A me pare che quella gente fosse perlopiù ben accucciata quando piovevano i decreti personali del capo della Junta grillo-progressista, e dubito assai che la loro ritenutezza fosse dovuta al timore delle sanzioni: è, piuttosto, che l’italiano non è rivoluzionario, il che probabilmente è un bene, ma sedizioso, il che è certamente un male. 

E per questo accetta con equanimità un anno e mezzo di gravissima illegalità costituzionale e il più osceno ripiegamento autoritario da che esiste la Repubblica, mentre perde letteralmente le staffe se è soggetto a limitazioni certamente inopportune e anzi anche ingiuste, ma indiscutibilmente disposte durante una gestione meno scombiccherata e più responsabile. 

E vogliamo dirla tutta?

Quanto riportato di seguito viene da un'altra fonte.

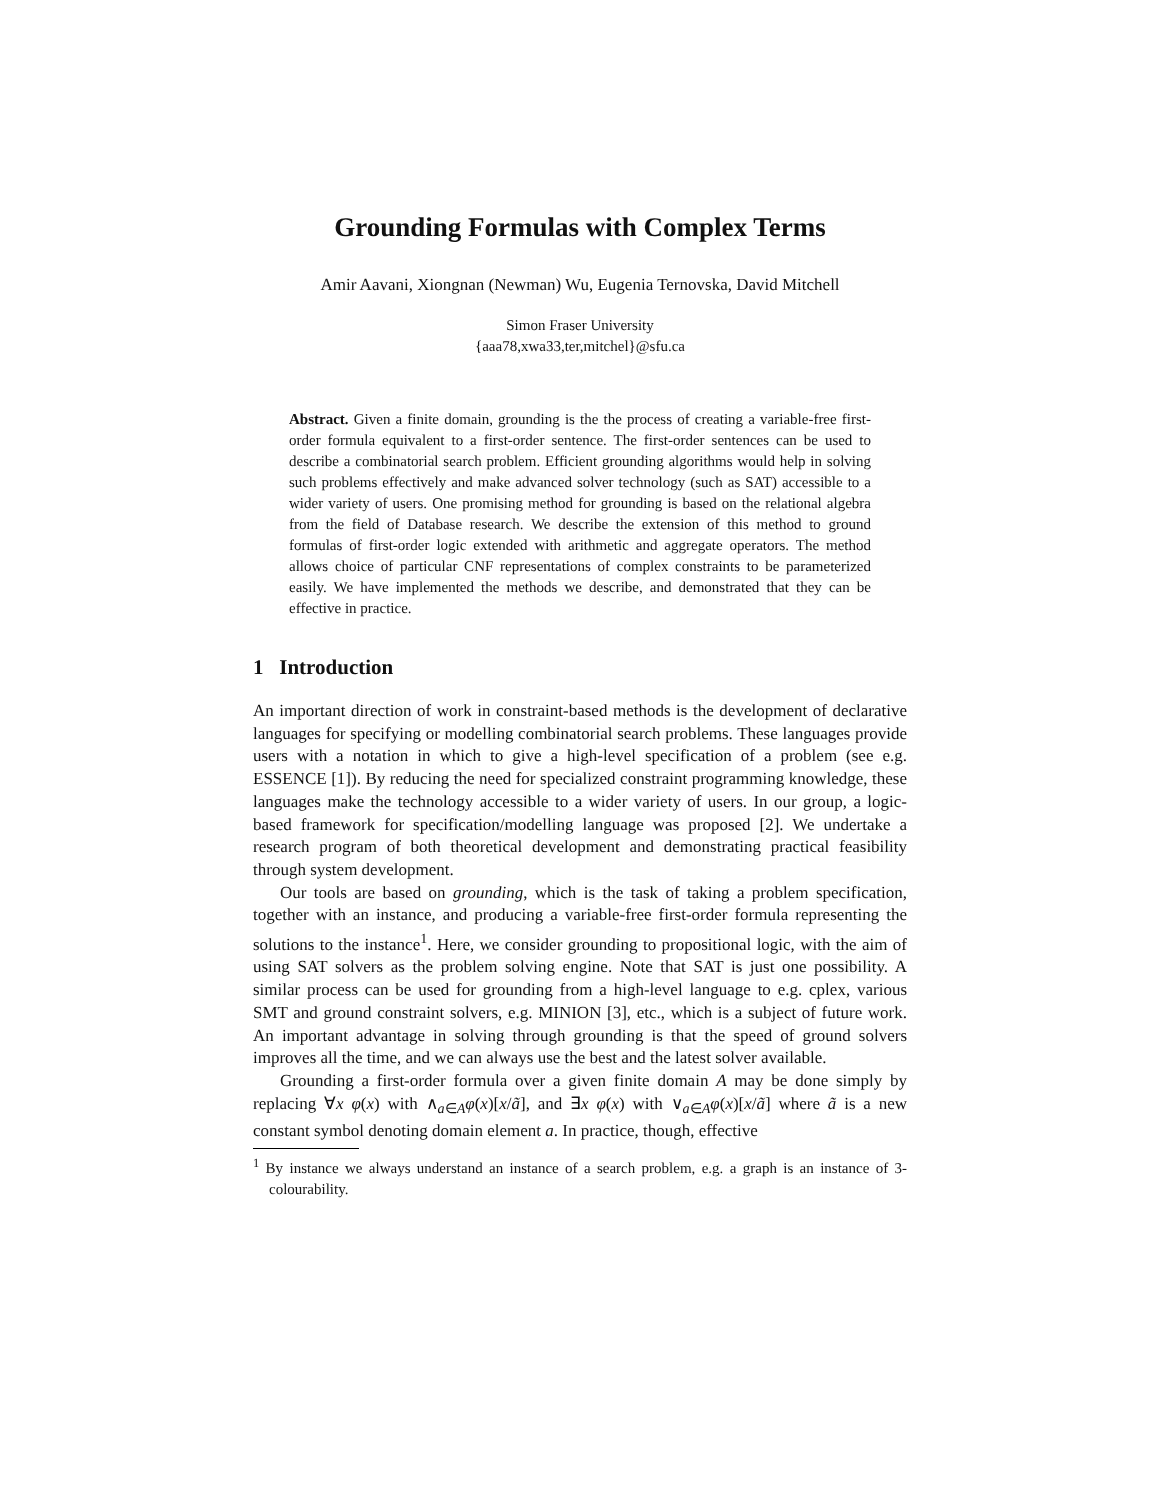Grounding Formulas with Complex Terms
Amir Aavani, Xiongnan (Newman) Wu, Eugenia Ternovska, David Mitchell
Simon Fraser University
{aaa78,xwa33,ter,mitchel}@sfu.ca
Abstract. Given a finite domain, grounding is the the process of creating a variable-free first-order formula equivalent to a first-order sentence. The first-order sentences can be used to describe a combinatorial search problem. Efficient grounding algorithms would help in solving such problems effectively and make advanced solver technology (such as SAT) accessible to a wider variety of users. One promising method for grounding is based on the relational algebra from the field of Database research. We describe the extension of this method to ground formulas of first-order logic extended with arithmetic and aggregate operators. The method allows choice of particular CNF representations of complex constraints to be parameterized easily. We have implemented the methods we describe, and demonstrated that they can be effective in practice.
1 Introduction
An important direction of work in constraint-based methods is the development of declarative languages for specifying or modelling combinatorial search problems. These languages provide users with a notation in which to give a high-level specification of a problem (see e.g. ESSENCE [1]). By reducing the need for specialized constraint programming knowledge, these languages make the technology accessible to a wider variety of users. In our group, a logic-based framework for specification/modelling language was proposed [2]. We undertake a research program of both theoretical development and demonstrating practical feasibility through system development.
Our tools are based on grounding, which is the task of taking a problem specification, together with an instance, and producing a variable-free first-order formula representing the solutions to the instance<sup>1</sup>. Here, we consider grounding to propositional logic, with the aim of using SAT solvers as the problem solving engine. Note that SAT is just one possibility. A similar process can be used for grounding from a high-level language to e.g. cplex, various SMT and ground constraint solvers, e.g. MINION [3], etc., which is a subject of future work. An important advantage in solving through grounding is that the speed of ground solvers improves all the time, and we can always use the best and the latest solver available.
Grounding a first-order formula over a given finite domain A may be done simply by replacing ∀x φ(x) with ∧<sub>a∈A</sub>φ(x)[x/ã], and ∃x φ(x) with ∨<sub>a∈A</sub>φ(x)[x/ã] where ã is a new constant symbol denoting domain element a. In practice, though, effective
<sup>1</sup> By instance we always understand an instance of a search problem, e.g. a graph is an instance of 3-colourability.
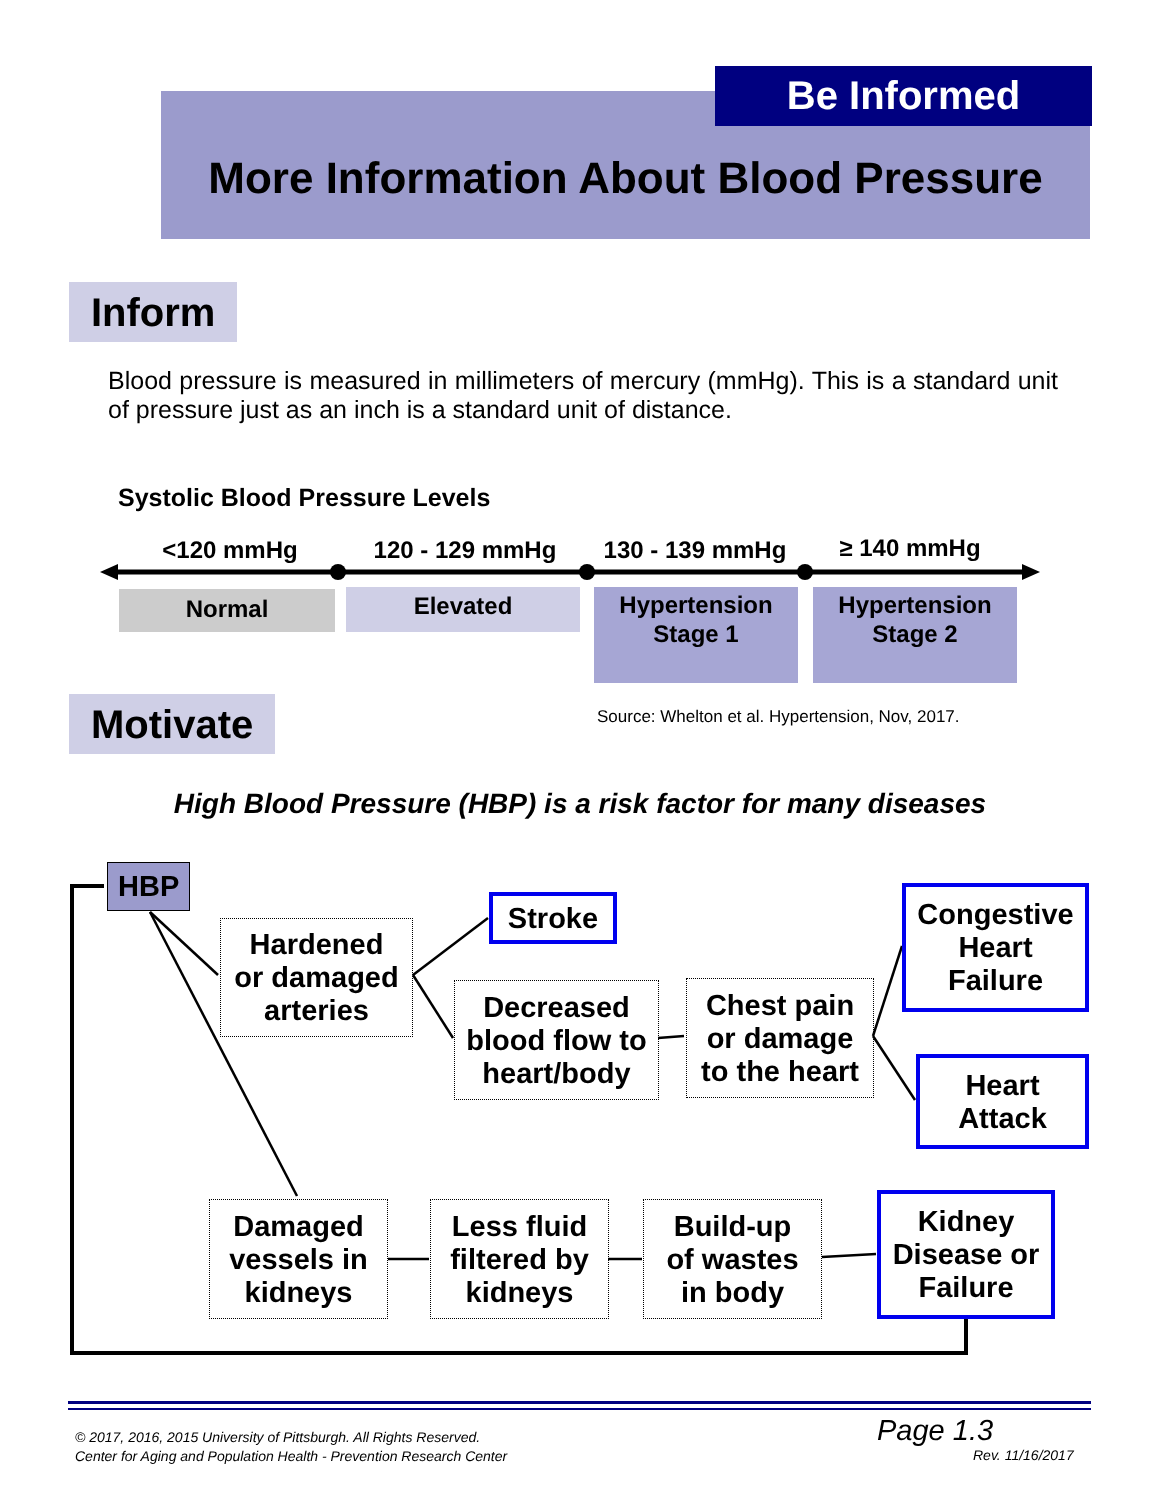More Information About Blood Pressure Be Informed
Inform
Blood pressure is measured in millimeters of mercury (mmHg). This is a standard unit of pressure just as an inch is a standard unit of distance.
Systolic Blood Pressure Levels
<120 mmHg 120 - 129 mmHg 130 - 139 mmHg ≥ 140 mmHg
Normal Elevated
Hypertension
Stage 1
Hypertension
Stage 2
Motivate
Source: Whelton et al. Hypertension, Nov, 2017.
High Blood Pressure (HBP) is a risk factor for many diseases
HBP
Hardened
or damaged
arteries
Stroke
Decreased
blood flow to
heart/body
Chest pain
or damage
to the heart
Congestive
Heart
Failure
Heart
Attack
Damaged
vessels in
kidneys
Less fluid
filtered by
kidneys
Build-up
of wastes
in body
Kidney
Disease or
Failure
© 2017, 2016, 2015 University of Pittsburgh. All Rights Reserved.
Center for Aging and Population Health - Prevention Research Center
Page 1.3
Rev. 11/16/2017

Che mentre le limitazioni invernali incidevano su una routine almeno teoricamente lavorativa, e dunque erano dopotutto sopportate quando non benvenute, quelle attuali rompono le uova nel paniere vacanziero: e non sia mai. Si dirà che in piazza non trovi un concerto esclusivo di accademici liberali; si dirà che è gioco forza che ci sia un po’ di tutto e che non puoi pretendere che la contestazione sia ispirata da fini ragionamenti ordinamentali né connotata da inflessibile compostezza civile. 

Certamente: ma era forte la sensazione che il green pass fosse contestato innanzitutto, se non esclusivamente, perché compromette il ferragosto. Che è un diritto anche quello, per carità, ma se si risolve nella ragione esclusiva della protesta diventa la brioche reclamata in luogo del pane.